Applicants are anticipated to have experience with cross-provider care improvement efforts of this type, and either have already begun to redesign care or are prepared to redesign care and enter into payment arrangements that include financial and performance accountability for episodes of care.
Accountable Care Organizations (ACO) are also eligible to apply for Bundled Payments.
Additionally, for all models, CMS will give preference to applicants who are meaningful users of health information technology or who have a minimum of 50% of their providers meeting the standards for meaningful use. For Models 2 and 3, CMS will give preference to applicants proposing an episode definition longer than 30 days.
CMS will also look favorably on applications that indicate a higher historical rate of physician participation in the Physician Quality Reporting System (PQRS) as well as describe plans to encourage greater physician participation in PQRS for the duration of the initiative.
Finally, CMS will view favorably applications that include governing bodies with meaningful representation from consumer advocates, patients, and all participating provider types/organizations, and applications that include functional status in the proposed quality measures.

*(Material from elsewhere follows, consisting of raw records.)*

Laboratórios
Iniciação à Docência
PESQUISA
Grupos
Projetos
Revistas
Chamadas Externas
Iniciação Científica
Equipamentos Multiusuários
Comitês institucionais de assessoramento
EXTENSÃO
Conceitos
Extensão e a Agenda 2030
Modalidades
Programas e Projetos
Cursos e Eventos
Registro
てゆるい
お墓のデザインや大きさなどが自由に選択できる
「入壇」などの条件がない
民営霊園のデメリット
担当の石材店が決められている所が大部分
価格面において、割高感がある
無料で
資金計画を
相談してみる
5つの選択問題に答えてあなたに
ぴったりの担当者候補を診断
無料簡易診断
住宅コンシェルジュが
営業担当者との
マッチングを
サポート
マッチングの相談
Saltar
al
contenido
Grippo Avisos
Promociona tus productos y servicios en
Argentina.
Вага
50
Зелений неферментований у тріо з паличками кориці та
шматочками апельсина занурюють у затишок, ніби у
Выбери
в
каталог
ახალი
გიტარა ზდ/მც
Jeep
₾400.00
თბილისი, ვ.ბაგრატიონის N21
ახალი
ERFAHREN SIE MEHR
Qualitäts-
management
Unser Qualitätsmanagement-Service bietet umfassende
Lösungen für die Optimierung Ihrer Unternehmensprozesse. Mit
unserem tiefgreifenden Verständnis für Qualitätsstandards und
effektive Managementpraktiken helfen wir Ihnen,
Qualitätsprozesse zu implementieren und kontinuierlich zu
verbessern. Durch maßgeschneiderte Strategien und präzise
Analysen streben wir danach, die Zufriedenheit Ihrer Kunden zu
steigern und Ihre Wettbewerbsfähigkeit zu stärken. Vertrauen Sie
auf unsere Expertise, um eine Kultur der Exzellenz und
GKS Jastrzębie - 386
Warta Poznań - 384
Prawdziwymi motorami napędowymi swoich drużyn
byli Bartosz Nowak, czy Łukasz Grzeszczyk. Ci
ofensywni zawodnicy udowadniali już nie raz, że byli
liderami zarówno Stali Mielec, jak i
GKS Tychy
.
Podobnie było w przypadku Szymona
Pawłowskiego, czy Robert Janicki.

Interested organizations must submit a nonbinding letter of intent by September 22, 2011 for Model 1 and November 4, 2011 for Models 2-4 as described in the Bundled Payments for Care Improvement initiative RFA.
For applicants wishing to receive historical Medicare claims data in preparation for Models 2-4, a separate research request packet and data use agreement must be filed in conjunction with the Letter of Intent.
Final applications must be received on or before October 21, 2011 for Model 1 and March 15, 2012 for Models 2-4.
Federal health officials told reporters that they expect hundreds of groups to apply.
While groups may receive extra payment if they provide care that is much more efficient in the new model, there’s no guarantee that any group would see significantly higher reimbursements under a bundled approach.
When asked what the incentive would be for hospitals and doctors to opt for bundled payments, Valinda Rutledge, director of patient care models for the CMS Innovation Center, said the incentive is that doctors and hospitals “want to work together to provide care,” but that the current system doesn’t reward collaboration.
“As a former CEO at a hospital that implemented something similar … there is excitement that is around when you talk about eliminating the barriers set up by having separate payments,” she said on the conference call.